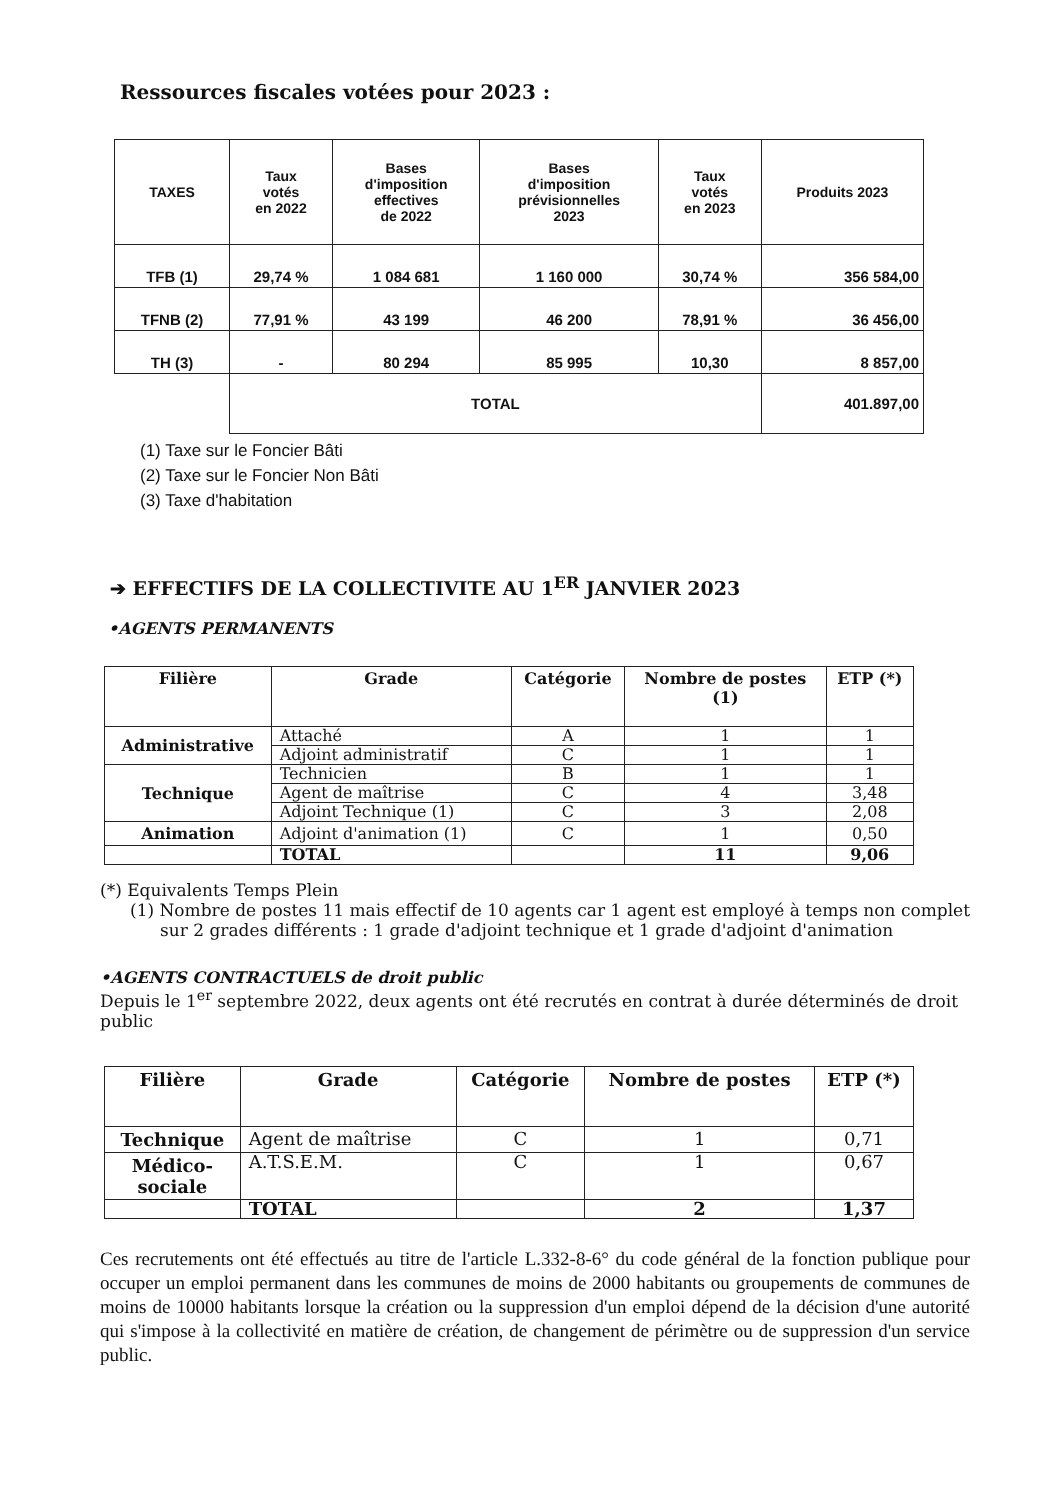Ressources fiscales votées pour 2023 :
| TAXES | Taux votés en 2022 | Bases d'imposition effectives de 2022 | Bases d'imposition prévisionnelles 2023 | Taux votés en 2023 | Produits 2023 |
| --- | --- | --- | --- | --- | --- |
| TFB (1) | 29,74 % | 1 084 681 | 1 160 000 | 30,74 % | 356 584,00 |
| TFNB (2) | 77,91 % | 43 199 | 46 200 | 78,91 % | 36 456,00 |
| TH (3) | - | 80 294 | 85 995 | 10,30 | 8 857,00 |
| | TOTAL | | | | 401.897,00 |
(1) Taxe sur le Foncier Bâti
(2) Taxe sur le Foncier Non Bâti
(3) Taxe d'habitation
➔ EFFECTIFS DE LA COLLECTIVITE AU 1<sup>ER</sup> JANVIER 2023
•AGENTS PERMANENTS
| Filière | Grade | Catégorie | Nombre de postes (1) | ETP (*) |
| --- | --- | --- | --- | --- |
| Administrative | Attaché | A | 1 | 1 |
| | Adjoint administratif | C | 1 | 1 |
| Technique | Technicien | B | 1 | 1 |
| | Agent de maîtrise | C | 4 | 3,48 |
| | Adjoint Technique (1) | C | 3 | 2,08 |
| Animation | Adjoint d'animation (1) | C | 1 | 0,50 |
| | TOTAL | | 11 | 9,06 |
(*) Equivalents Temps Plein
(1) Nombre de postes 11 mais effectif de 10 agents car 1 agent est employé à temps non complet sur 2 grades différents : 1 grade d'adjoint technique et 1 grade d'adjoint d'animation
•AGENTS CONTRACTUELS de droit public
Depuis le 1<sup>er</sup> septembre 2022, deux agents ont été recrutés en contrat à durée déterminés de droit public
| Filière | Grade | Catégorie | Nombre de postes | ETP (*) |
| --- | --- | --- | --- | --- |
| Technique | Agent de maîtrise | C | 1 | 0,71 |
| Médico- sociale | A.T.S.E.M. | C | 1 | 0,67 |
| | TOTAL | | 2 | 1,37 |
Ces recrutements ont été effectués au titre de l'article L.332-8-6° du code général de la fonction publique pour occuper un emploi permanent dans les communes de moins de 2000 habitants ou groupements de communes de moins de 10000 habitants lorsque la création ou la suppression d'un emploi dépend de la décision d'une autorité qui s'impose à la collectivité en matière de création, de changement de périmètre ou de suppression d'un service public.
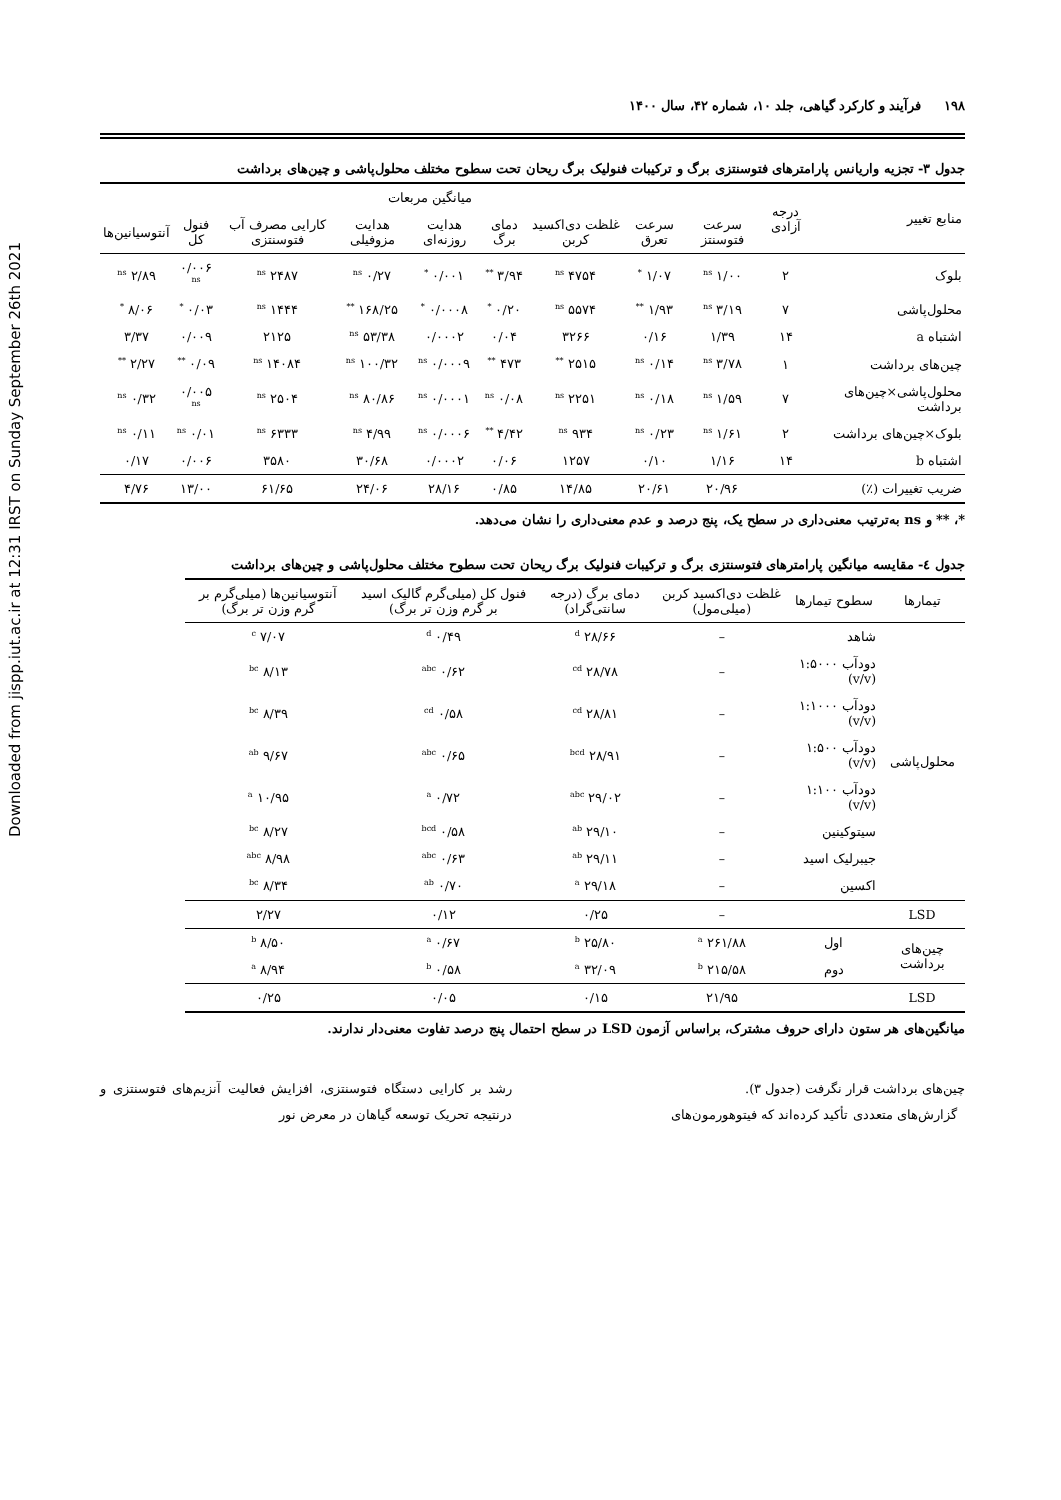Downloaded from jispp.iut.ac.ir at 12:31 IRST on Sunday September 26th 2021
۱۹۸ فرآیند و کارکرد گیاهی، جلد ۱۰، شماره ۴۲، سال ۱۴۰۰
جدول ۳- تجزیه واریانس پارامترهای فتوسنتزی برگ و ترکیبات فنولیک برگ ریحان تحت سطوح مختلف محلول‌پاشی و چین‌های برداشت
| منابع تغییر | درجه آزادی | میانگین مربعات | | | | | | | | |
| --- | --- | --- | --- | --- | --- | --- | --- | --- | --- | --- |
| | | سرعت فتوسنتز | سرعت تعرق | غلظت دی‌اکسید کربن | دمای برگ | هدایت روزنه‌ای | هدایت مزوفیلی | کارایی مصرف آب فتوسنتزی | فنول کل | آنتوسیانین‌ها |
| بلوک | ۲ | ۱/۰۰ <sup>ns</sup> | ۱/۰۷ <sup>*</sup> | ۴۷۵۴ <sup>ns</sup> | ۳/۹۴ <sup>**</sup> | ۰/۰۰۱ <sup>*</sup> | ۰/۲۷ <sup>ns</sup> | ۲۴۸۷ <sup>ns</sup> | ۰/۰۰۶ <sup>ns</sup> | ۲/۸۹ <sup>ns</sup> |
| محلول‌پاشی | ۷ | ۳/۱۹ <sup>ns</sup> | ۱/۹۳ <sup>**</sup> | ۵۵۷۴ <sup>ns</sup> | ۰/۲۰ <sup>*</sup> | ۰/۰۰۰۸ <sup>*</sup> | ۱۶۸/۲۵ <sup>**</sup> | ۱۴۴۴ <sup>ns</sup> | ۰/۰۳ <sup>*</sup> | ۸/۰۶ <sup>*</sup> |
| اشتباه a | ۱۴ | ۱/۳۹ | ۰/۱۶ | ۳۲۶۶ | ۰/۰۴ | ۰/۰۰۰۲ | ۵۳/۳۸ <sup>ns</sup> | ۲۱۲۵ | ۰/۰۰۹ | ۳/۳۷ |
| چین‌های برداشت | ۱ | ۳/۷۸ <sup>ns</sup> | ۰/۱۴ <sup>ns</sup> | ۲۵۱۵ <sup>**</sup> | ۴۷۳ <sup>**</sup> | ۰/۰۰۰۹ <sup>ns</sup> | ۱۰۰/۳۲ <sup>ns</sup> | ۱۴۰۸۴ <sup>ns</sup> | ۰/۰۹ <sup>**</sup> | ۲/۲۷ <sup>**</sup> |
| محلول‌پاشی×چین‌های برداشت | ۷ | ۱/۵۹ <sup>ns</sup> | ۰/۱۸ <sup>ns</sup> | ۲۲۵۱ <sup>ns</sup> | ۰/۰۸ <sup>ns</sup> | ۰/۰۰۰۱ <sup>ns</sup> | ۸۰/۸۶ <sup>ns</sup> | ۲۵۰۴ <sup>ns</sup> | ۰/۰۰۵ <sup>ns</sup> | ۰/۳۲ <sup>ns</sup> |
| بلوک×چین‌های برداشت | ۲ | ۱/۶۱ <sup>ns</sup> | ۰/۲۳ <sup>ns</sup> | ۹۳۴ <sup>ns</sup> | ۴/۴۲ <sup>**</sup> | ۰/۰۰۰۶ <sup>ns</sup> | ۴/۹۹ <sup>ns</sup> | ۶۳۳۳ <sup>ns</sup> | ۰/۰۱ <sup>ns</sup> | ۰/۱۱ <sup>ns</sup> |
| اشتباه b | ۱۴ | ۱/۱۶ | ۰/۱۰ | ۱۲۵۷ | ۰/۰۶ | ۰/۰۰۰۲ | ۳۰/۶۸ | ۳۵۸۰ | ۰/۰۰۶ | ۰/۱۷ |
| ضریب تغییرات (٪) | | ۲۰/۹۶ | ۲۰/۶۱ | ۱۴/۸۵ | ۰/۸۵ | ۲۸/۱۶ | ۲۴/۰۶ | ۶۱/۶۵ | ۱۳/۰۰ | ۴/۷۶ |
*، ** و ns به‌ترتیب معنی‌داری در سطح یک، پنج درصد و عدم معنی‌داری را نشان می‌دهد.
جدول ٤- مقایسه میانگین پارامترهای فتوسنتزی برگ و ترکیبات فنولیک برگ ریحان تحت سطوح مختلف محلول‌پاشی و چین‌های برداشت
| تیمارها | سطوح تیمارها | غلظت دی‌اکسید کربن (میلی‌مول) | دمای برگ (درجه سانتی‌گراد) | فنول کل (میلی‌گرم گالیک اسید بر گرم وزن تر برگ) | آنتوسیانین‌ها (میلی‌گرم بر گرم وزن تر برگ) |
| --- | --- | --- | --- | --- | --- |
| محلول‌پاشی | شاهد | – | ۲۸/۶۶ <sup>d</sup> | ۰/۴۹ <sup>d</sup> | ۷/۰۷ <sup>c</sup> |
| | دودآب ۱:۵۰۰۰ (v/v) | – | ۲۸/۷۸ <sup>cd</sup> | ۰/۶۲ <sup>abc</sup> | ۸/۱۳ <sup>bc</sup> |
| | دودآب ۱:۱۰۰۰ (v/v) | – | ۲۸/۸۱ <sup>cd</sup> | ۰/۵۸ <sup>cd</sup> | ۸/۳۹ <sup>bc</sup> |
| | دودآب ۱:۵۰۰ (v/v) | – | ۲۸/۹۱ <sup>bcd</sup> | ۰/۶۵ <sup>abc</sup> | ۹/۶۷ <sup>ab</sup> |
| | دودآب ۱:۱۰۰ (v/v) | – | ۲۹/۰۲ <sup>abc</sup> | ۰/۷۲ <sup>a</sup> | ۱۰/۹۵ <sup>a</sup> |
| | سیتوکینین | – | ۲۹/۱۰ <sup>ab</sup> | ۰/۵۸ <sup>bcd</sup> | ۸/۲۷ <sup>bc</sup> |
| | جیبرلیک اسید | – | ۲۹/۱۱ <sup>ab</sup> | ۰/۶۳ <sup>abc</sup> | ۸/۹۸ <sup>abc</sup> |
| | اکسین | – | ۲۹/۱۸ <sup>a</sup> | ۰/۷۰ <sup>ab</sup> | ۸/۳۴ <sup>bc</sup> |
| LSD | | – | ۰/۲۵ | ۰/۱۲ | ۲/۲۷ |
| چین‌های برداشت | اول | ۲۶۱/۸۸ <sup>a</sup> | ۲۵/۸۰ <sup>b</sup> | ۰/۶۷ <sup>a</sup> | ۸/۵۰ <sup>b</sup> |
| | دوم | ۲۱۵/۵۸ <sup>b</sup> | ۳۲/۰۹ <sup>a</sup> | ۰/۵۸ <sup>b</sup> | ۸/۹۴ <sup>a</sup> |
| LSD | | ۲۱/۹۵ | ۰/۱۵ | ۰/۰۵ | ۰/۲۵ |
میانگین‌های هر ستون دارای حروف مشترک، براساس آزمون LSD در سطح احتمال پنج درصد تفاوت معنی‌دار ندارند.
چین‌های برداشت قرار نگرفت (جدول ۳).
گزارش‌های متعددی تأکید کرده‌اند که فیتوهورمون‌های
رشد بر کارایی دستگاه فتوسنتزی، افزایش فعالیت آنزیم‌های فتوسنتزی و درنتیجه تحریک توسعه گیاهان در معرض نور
=-=-=
Only one stretch of the data above is needed. Restate it word for word, from the line containing "کل | آنتوسیانین‌ها |" through the line containing "(میلی‌گرم بر گرم وزن تر برگ) |", both ends included.

● Answer section
| | | سرعت فتوسنتز | سرعت تعرق | غلظت دی‌اکسید کربن | دمای برگ | هدایت روزنه‌ای | هدایت مزوفیلی | کارایی مصرف آب فتوسنتزی | فنول کل | آنتوسیانین‌ها |
| بلوک | ۲ | ۱/۰۰ <sup>ns</sup> | ۱/۰۷ <sup>*</sup> | ۴۷۵۴ <sup>ns</sup> | ۳/۹۴ <sup>**</sup> | ۰/۰۰۱ <sup>*</sup> | ۰/۲۷ <sup>ns</sup> | ۲۴۸۷ <sup>ns</sup> | ۰/۰۰۶ <sup>ns</sup> | ۲/۸۹ <sup>ns</sup> |
| محلول‌پاشی | ۷ | ۳/۱۹ <sup>ns</sup> | ۱/۹۳ <sup>**</sup> | ۵۵۷۴ <sup>ns</sup> | ۰/۲۰ <sup>*</sup> | ۰/۰۰۰۸ <sup>*</sup> | ۱۶۸/۲۵ <sup>**</sup> | ۱۴۴۴ <sup>ns</sup> | ۰/۰۳ <sup>*</sup> | ۸/۰۶ <sup>*</sup> |
| اشتباه a | ۱۴ | ۱/۳۹ | ۰/۱۶ | ۳۲۶۶ | ۰/۰۴ | ۰/۰۰۰۲ | ۵۳/۳۸ <sup>ns</sup> | ۲۱۲۵ | ۰/۰۰۹ | ۳/۳۷ |
| چین‌های برداشت | ۱ | ۳/۷۸ <sup>ns</sup> | ۰/۱۴ <sup>ns</sup> | ۲۵۱۵ <sup>**</sup> | ۴۷۳ <sup>**</sup> | ۰/۰۰۰۹ <sup>ns</sup> | ۱۰۰/۳۲ <sup>ns</sup> | ۱۴۰۸۴ <sup>ns</sup> | ۰/۰۹ <sup>**</sup> | ۲/۲۷ <sup>**</sup> |
| محلول‌پاشی×چین‌های برداشت | ۷ | ۱/۵۹ <sup>ns</sup> | ۰/۱۸ <sup>ns</sup> | ۲۲۵۱ <sup>ns</sup> | ۰/۰۸ <sup>ns</sup> | ۰/۰۰۰۱ <sup>ns</sup> | ۸۰/۸۶ <sup>ns</sup> | ۲۵۰۴ <sup>ns</sup> | ۰/۰۰۵ <sup>ns</sup> | ۰/۳۲ <sup>ns</sup> |
| بلوک×چین‌های برداشت | ۲ | ۱/۶۱ <sup>ns</sup> | ۰/۲۳ <sup>ns</sup> | ۹۳۴ <sup>ns</sup> | ۴/۴۲ <sup>**</sup> | ۰/۰۰۰۶ <sup>ns</sup> | ۴/۹۹ <sup>ns</sup> | ۶۳۳۳ <sup>ns</sup> | ۰/۰۱ <sup>ns</sup> | ۰/۱۱ <sup>ns</sup> |
| اشتباه b | ۱۴ | ۱/۱۶ | ۰/۱۰ | ۱۲۵۷ | ۰/۰۶ | ۰/۰۰۰۲ | ۳۰/۶۸ | ۳۵۸۰ | ۰/۰۰۶ | ۰/۱۷ |
| ضریب تغییرات (٪) | | ۲۰/۹۶ | ۲۰/۶۱ | ۱۴/۸۵ | ۰/۸۵ | ۲۸/۱۶ | ۲۴/۰۶ | ۶۱/۶۵ | ۱۳/۰۰ | ۴/۷۶ |
*، ** و ns به‌ترتیب معنی‌داری در سطح یک، پنج درصد و عدم معنی‌داری را نشان می‌دهد.
جدول ٤- مقایسه میانگین پارامترهای فتوسنتزی برگ و ترکیبات فنولیک برگ ریحان تحت سطوح مختلف محلول‌پاشی و چین‌های برداشت
| تیمارها | سطوح تیمارها | غلظت دی‌اکسید کربن (میلی‌مول) | دمای برگ (درجه سانتی‌گراد) | فنول کل (میلی‌گرم گالیک اسید بر گرم وزن تر برگ) | آنتوسیانین‌ها (میلی‌گرم بر گرم وزن تر برگ) |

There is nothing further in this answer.